# Twisting around the argument



## one_strange_otter (Aug 26, 2008)

Anybody else have a spouse that gets you completely twisted up during an argument/heated discussion. Most of the time I walk away thinking "I was pretty sure the sky was blue, but now I just don't know". You know what I mean? Like you know you had a legitimate complaint about the other person's behavior or whatever but you walk away going "what the hell was that? and what did it have to do with my mother?"


----------



## YupItsMe (Sep 29, 2011)

It usually comes from attacking how you fight instead of sticking to the subject. I used to do it to my wife and she reacts like you do. 
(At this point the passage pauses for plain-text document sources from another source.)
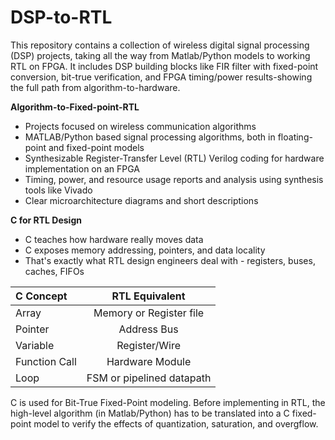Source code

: # DSP-to-RTL
This repository contains a collection of wireless digital signal processing (DSP) projects, taking all the way from Matlab/Python models to working RTL on FPGA. It includes DSP building blocks like FIR filter with fixed-point conversion, bit-true verification, and FPGA timing/power results-showing the full path from algorithm-to-hardware.

**Algorithm-to-Fixed-point-RTL** 
- Projects focused on wireless communication algorithms
- MATLAB/Python based signal processing algorithms, both in floating-point and fixed-point models
- Synthesizable Register-Transfer Level (RTL) Verilog coding for hardware implementation on an FPGA
- Timing, power, and resource usage reports and analysis using synthesis tools like Vivado
- Clear microarchitecture diagrams and short descriptions

**C for RTL Design** 
- C teaches how hardware really moves data
- C exposes memory addressing, pointers, and data locality
- That's exactly what RTL design engineers deal with - registers, buses, caches, FIFOs 

| C Concept | RTL Equivalent |
| :------ | :---------: |
| Array | Memory or Register file |
| Pointer | Address Bus|
| Variable | Register/Wire |
| Function Call | Hardware Module |
| Loop | FSM or pipelined datapath |

C is used for Bit-True Fixed-Point modeling. Before implementing in RTL, the high-level algorithm (in Matlab/Python) has to be translated into a C fixed-point model to verify the effects of quantization, saturation, and overgflow.
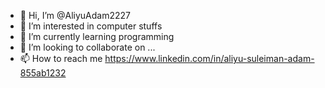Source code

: - 👋 Hi, I’m @AliyuAdam2227
- 👀 I’m interested in computer stuffs 
- 🌱 I’m currently learning programming 
- 💞️ I’m looking to collaborate on ...
- 📫 How to reach me https://www.linkedin.com/in/aliyu-suleiman-adam-855ab1232

<!---
AliyuAdam2227/AliyuAdam2227 is a ✨ special ✨ repository because its `README.md` (this file) appears on your GitHub profile.
You can click the Preview link to take a look at your changes.
--->
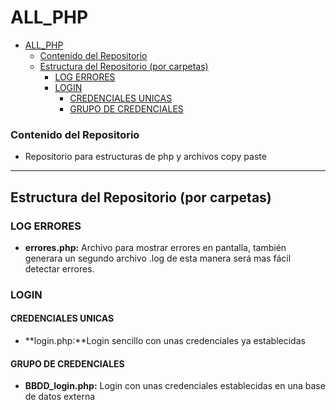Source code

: # ALL_PHP

[//]: # (version: 1.0)
[//]: # (author: Fran Dona Villar)
[//]: # (date: 2024-01-23)


- [ALL\_PHP](#all_php)
    - [Contenido del Repositorio](#contenido-del-repositorio)
  - [Estructura del Repositorio (por carpetas)](#estructura-del-repositorio-por-carpetas)
    - [LOG ERRORES](#log-errores)
    - [LOGIN](#login)
      - [CREDENCIALES UNICAS](#credenciales-unicas)
      - [GRUPO DE CREDENCIALES](#grupo-de-credenciales)

### Contenido del Repositorio

- Repositorio para estructuras de php y archivos copy paste
  
---------

## Estructura del Repositorio (por carpetas)

### LOG ERRORES
- **errores.php:** Archivo para mostrar errores en pantalla, también generara un segundo archivo .log de esta manera será mas fácil detectar errores.

### LOGIN

#### CREDENCIALES UNICAS
- **login.php:**Login sencillo con unas credenciales ya establecidas
  
#### GRUPO DE CREDENCIALES
- **BBDD_login.php:** Login con unas credenciales establecidas en una base de datos externa
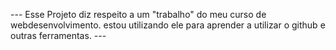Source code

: --- Esse Projeto diz respeito a um "trabalho" do meu curso de webdesenvolvimento. estou utilizando ele para aprender a utilizar o github e outras ferramentas. ---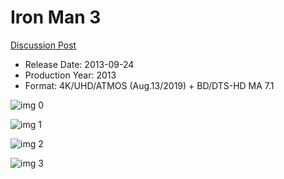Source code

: # Iron Man 3

[Discussion Post](https://www.avsforum.com/threads/bass-eq-for-filtered-movies.2995212/post-56759598)

* Release Date: 2013-09-24
* Production Year: 2013
* Format: 4K/UHD/ATMOS (Aug.13/2019) + BD/DTS-HD MA 7.1

![img 0](https://i.imgur.com/41DYMqH.jpg)

![img 1](https://i.imgur.com/Rdzwdlf.png)

![img 2](https://i.imgur.com/hoMH71v.jpg)

![img 3](https://i.imgur.com/pJQqxcC.jpg)

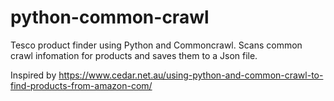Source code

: # python-common-crawl
Tesco product finder using Python and Commoncrawl.
Scans common crawl infomation for products and saves them to a Json file.

Inspired by https://www.cedar.net.au/using-python-and-common-crawl-to-find-products-from-amazon-com/
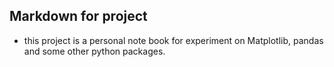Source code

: ## Markdown for project
* this project is a personal note book for experiment on Matplotlib, pandas and some other python packages.
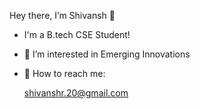 Hey there, I’m Shivansh 👋
- I'm a B.tech CSE Student!
- 👀 I’m interested in Emerging Innovations
- 📩 How to reach me:
 
  shivanshr.20@gmail.com
<!---
shivanshrawat20/shivanshrawat20 is a ✨ special ✨ repository because its `README.md` (this file) appears on your GitHub profile.
You can click the Preview link to take a look at your changes.
--->
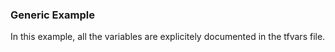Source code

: ### Generic Example

In this example, all the variables are explicitely documented in the tfvars file.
I hate to stop it to save my marriage about four years ago and just listen and try to figure out what she was saying. I read alot of books on how women commicate and what there needs


----------



## Ten_year_hubby (Jun 24, 2010)

The problem here is the discussing part in which it may be better for you to decline to participate. If you don't like something you should say straightforwardly "I don't like ..." and leave it at that. While your partner may respond in all sorts of ways, you don't have to respond to the response, just agree with whatever they say with something like "OK" after you make your feelings unambiguously known


----------



## I'mAllIn (Oct 20, 2011)

This happens to my husband and I. We see things in such completely different ways that conflicts get all twisted around and honestly about halfway through the discussion/fight I can't even remember what the hell started the whole thing because my head's spinning. The thing I thought was the problem was the one thing he DIDN'T think was a problem and I sit there going "well where in the hell do we go from here". Next question is, what do we do about it?


----------